▸ Exercise input
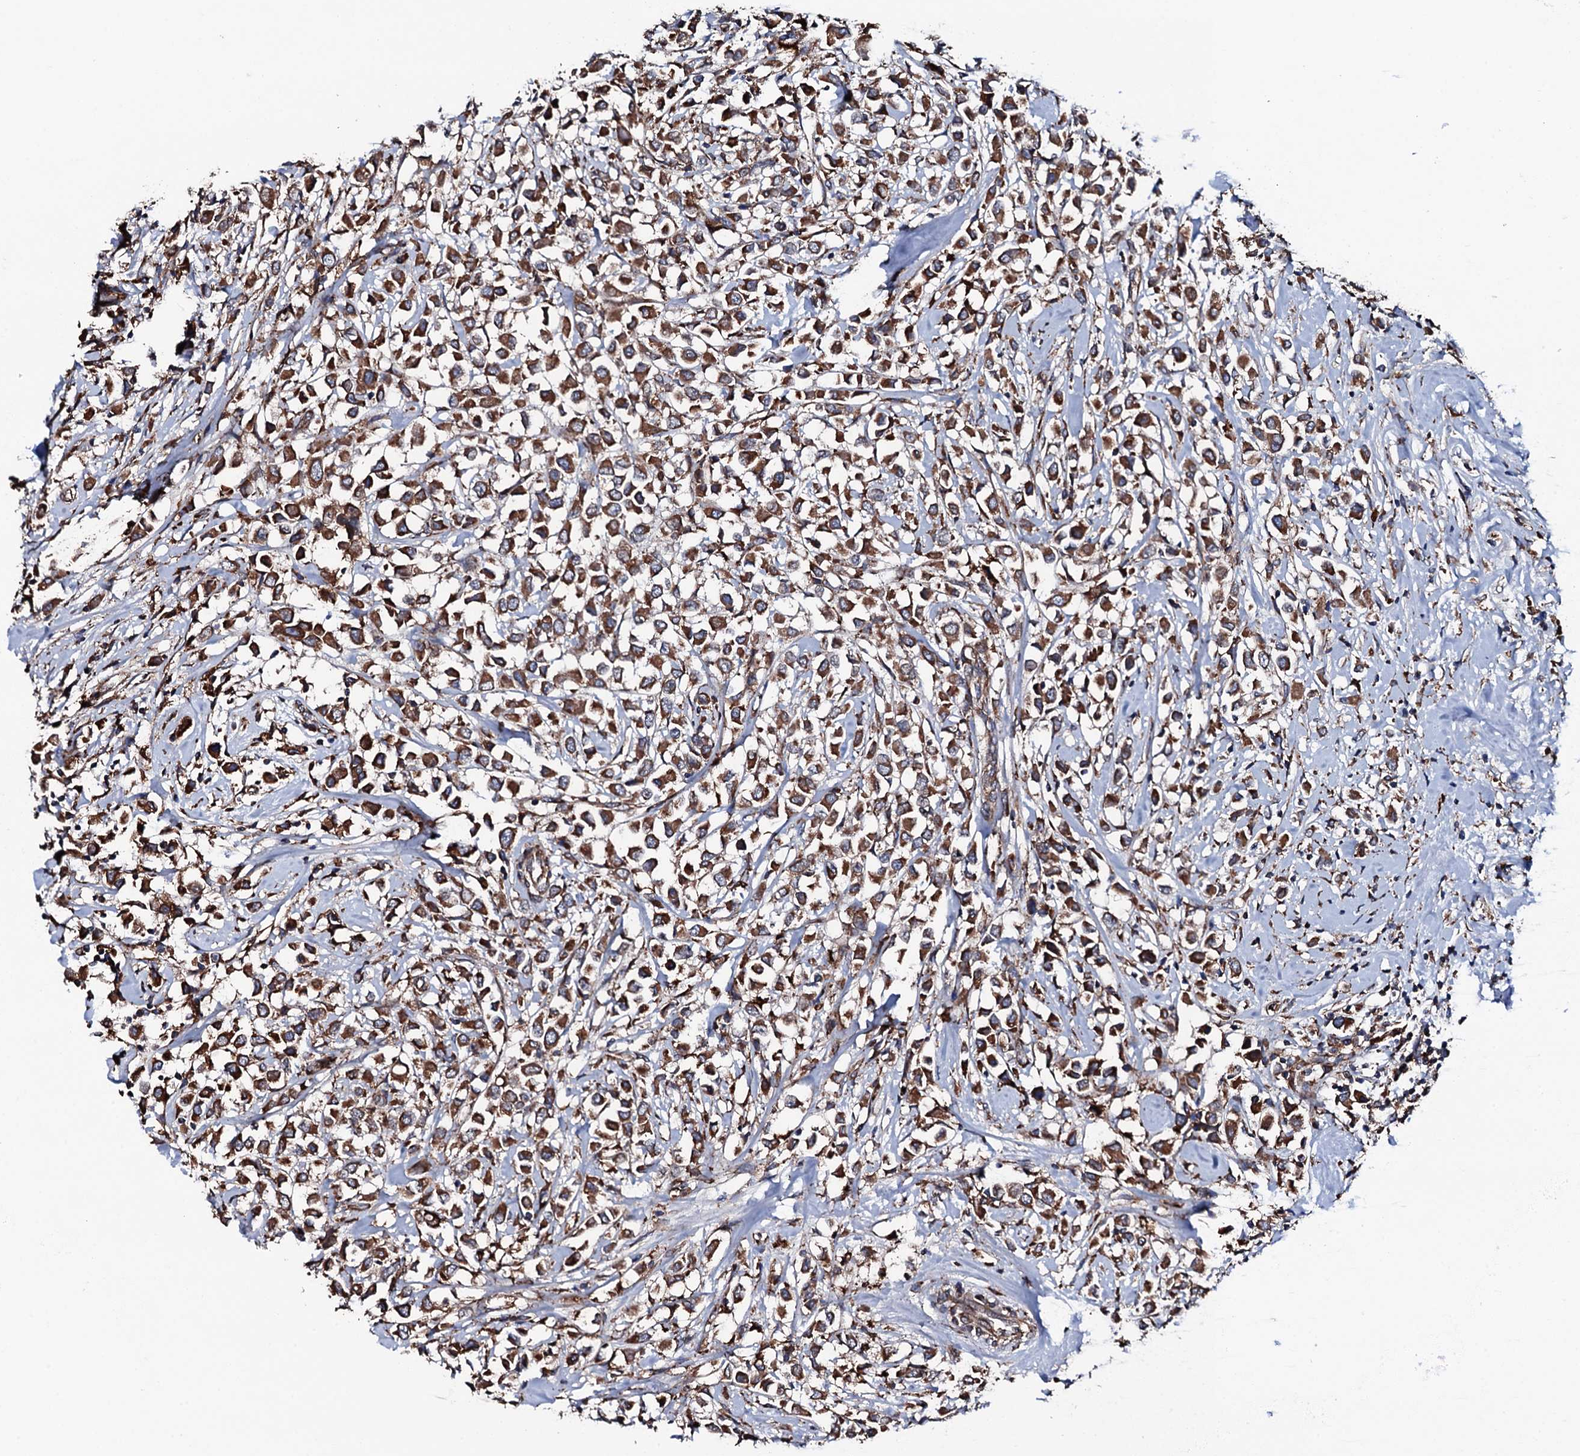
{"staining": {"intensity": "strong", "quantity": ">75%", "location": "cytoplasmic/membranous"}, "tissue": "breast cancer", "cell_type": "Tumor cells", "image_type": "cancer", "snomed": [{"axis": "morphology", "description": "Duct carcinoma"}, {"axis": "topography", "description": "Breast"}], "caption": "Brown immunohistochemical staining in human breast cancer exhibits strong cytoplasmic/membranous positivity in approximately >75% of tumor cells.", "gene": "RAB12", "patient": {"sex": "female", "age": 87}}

--

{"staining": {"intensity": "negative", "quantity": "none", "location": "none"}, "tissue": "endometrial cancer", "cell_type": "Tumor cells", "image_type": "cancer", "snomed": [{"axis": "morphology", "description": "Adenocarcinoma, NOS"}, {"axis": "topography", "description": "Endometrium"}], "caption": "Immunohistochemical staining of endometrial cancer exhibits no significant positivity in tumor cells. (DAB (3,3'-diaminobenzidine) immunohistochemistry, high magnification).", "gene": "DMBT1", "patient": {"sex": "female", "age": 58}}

...

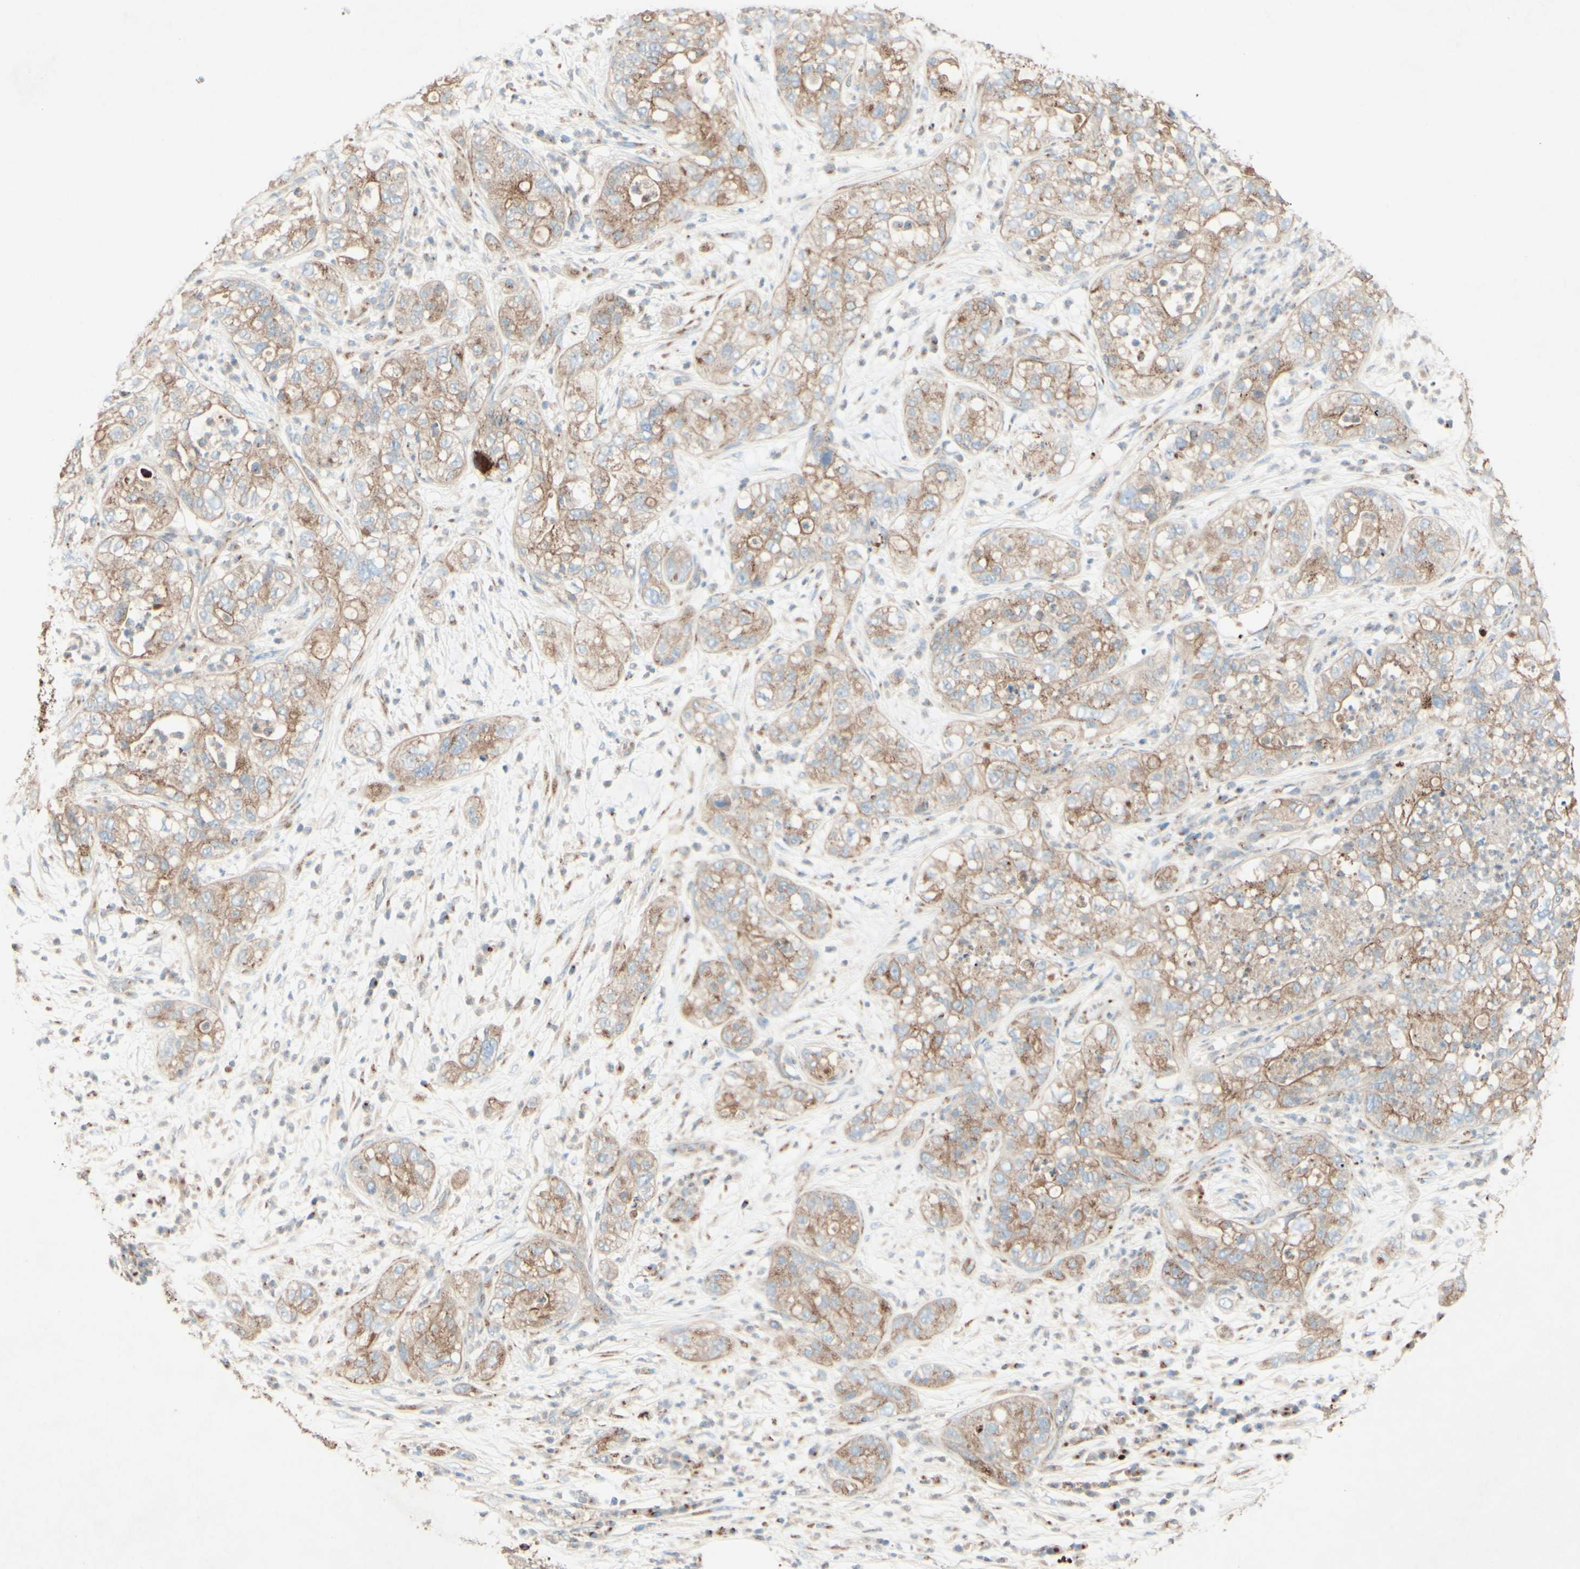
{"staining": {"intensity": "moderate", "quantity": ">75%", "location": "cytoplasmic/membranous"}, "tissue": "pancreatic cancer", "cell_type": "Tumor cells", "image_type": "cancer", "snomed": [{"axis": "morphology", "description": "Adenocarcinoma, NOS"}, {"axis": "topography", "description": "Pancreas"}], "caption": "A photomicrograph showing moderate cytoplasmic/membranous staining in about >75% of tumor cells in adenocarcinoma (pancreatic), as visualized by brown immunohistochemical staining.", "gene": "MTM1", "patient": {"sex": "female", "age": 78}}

▸ Exercise details
Show every line above in which the word "Adenocarcinoma" is found.

▸ Answer box
{"staining": {"intensity": "negative", "quantity": "none", "location": "none"}, "tissue": "endometrial cancer", "cell_type": "Tumor cells", "image_type": "cancer", "snomed": [{"axis": "morphology", "description": "Adenocarcinoma, NOS"}, {"axis": "topography", "description": "Endometrium"}], "caption": "Immunohistochemical staining of endometrial cancer exhibits no significant positivity in tumor cells. (DAB (3,3'-diaminobenzidine) immunohistochemistry, high magnification).", "gene": "DMBT1", "patient": {"sex": "female", "age": 58}}
{"staining": {"intensity": "moderate", "quantity": ">75%", "location": "cytoplasmic/membranous"}, "tissue": "pancreatic cancer", "cell_type": "Tumor cells", "image_type": "cancer", "snomed": [{"axis": "morphology", "description": "Adenocarcinoma, NOS"}, {"axis": "topography", "description": "Pancreas"}], "caption": "A photomicrograph showing moderate cytoplasmic/membranous staining in about >75% of tumor cells in adenocarcinoma (pancreatic), as visualized by brown immunohistochemical staining.", "gene": "MTM1", "patient": {"sex": "female", "age": 78}}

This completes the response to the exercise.